■ Problem
Transcribe the entries that follow, word for word.

■ Entries taken from a collection
::::::::

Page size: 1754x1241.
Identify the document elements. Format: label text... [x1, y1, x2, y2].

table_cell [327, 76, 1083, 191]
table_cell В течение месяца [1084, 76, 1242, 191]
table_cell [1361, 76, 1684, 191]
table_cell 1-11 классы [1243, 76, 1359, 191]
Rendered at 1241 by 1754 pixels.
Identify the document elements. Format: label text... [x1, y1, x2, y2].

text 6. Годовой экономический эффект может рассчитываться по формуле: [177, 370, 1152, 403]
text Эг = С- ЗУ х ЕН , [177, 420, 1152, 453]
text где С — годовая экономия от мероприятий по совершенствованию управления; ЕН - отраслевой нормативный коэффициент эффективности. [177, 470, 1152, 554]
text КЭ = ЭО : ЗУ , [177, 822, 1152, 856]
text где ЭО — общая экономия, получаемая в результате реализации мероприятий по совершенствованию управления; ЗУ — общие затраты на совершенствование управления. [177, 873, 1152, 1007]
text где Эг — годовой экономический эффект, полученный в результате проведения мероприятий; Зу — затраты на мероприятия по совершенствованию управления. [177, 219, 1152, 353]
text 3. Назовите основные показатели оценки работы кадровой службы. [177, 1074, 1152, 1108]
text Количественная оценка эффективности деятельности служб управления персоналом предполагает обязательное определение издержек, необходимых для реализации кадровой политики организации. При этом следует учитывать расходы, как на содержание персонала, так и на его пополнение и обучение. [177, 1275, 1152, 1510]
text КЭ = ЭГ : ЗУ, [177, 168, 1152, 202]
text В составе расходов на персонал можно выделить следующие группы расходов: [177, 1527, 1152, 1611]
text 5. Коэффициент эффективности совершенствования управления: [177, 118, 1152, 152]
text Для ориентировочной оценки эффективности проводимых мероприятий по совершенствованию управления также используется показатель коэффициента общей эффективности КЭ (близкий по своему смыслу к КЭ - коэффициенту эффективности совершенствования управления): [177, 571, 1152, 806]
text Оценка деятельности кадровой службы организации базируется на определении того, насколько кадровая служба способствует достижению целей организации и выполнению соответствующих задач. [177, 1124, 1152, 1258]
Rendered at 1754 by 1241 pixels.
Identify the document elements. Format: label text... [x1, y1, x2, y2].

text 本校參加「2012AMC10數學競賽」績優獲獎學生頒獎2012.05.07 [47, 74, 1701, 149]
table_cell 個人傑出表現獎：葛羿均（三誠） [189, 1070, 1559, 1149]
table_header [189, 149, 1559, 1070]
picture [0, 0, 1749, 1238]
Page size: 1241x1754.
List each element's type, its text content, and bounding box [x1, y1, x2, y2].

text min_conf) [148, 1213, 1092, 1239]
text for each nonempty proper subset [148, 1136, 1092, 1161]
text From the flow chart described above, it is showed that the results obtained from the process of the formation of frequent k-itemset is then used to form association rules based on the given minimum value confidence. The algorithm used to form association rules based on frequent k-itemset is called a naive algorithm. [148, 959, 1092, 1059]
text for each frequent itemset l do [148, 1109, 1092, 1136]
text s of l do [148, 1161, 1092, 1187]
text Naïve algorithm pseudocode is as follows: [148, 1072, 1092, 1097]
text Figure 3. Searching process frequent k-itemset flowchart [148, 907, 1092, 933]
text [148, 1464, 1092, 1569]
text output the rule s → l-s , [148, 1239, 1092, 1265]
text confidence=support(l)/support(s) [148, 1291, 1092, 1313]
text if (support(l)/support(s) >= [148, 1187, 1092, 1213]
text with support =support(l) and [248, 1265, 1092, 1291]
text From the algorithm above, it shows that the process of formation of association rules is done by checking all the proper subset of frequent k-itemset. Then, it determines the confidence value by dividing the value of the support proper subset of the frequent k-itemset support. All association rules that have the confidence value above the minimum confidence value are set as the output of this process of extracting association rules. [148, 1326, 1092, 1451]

::::::::

■ Task answer
Page size: 1754x1241.
Identify the document elements. Format: label text... [x1, y1, x2, y2].

table_cell [327, 76, 1083, 191]
table_cell В течение месяца [1084, 76, 1242, 191]
table_cell [1361, 76, 1684, 191]
table_cell 1-11 классы [1243, 76, 1359, 191]
Rendered at 1241 by 1754 pixels.
Identify the document elements. Format: label text... [x1, y1, x2, y2].

text 6. Годовой экономический эффект может рассчитываться по формуле: [177, 370, 1152, 403]
text Эг = С- ЗУ х ЕН , [177, 420, 1152, 453]
text где С — годовая экономия от мероприятий по совершенствованию управления; ЕН - отраслевой нормативный коэффициент эффективности. [177, 470, 1152, 554]
text КЭ = ЭО : ЗУ , [177, 822, 1152, 856]
text где ЭО — общая экономия, получаемая в результате реализации мероприятий по совершенствованию управления; ЗУ — общие затраты на совершенствование управления. [177, 873, 1152, 1007]
text где Эг — годовой экономический эффект, полученный в результате проведения мероприятий; Зу — затраты на мероприятия по совершенствованию управления. [177, 219, 1152, 353]
text 3. Назовите основные показатели оценки работы кадровой службы. [177, 1074, 1152, 1108]
text Количественная оценка эффективности деятельности служб управления персоналом предполагает обязательное определение издержек, необходимых для реализации кадровой политики организации. При этом следует учитывать расходы, как на содержание персонала, так и на его пополнение и обучение. [177, 1275, 1152, 1510]
text КЭ = ЭГ : ЗУ, [177, 168, 1152, 202]
text В составе расходов на персонал можно выделить следующие группы расходов: [177, 1527, 1152, 1611]
text 5. Коэффициент эффективности совершенствования управления: [177, 118, 1152, 152]
text Для ориентировочной оценки эффективности проводимых мероприятий по совершенствованию управления также используется показатель коэффициента общей эффективности КЭ (близкий по своему смыслу к КЭ - коэффициенту эффективности совершенствования управления): [177, 571, 1152, 806]
text Оценка деятельности кадровой службы организации базируется на определении того, насколько кадровая служба способствует достижению целей организации и выполнению соответствующих задач. [177, 1124, 1152, 1258]
Rendered at 1754 by 1241 pixels.
Identify the document elements. Format: label text... [x1, y1, x2, y2].

text 本校參加「2012AMC10數學競賽」績優獲獎學生頒獎2012.05.07 [47, 74, 1701, 149]
table_cell 個人傑出表現獎：葛羿均（三誠） [189, 1070, 1559, 1149]
table_header [189, 149, 1559, 1070]
picture [0, 0, 1749, 1238]
Page size: 1241x1754.
List each element's type, its text content, and bounding box [x1, y1, x2, y2].

text min_conf) [148, 1213, 1092, 1239]
text for each nonempty proper subset [148, 1136, 1092, 1161]
text From the flow chart described above, it is showed that the results obtained from the process of the formation of frequent k-itemset is then used to form association rules based on the given minimum value confidence. The algorithm used to form association rules based on frequent k-itemset is called a naive algorithm. [148, 959, 1092, 1059]
text for each frequent itemset l do [148, 1109, 1092, 1136]
text s of l do [148, 1161, 1092, 1187]
text Naïve algorithm pseudocode is as follows: [148, 1072, 1092, 1097]
text Figure 3. Searching process frequent k-itemset flowchart [148, 907, 1092, 933]
text [148, 1464, 1092, 1569]
text output the rule s → l-s , [148, 1239, 1092, 1265]
text confidence=support(l)/support(s) [148, 1291, 1092, 1313]
text if (support(l)/support(s) >= [148, 1187, 1092, 1213]
text with support =support(l) and [248, 1265, 1092, 1291]
text From the algorithm above, it shows that the process of formation of association rules is done by checking all the proper subset of frequent k-itemset. Then, it determines the confidence value by dividing the value of the support proper subset of the frequent k-itemset support. All association rules that have the confidence value above the minimum confidence value are set as the output of this process of extracting association rules. [148, 1326, 1092, 1451]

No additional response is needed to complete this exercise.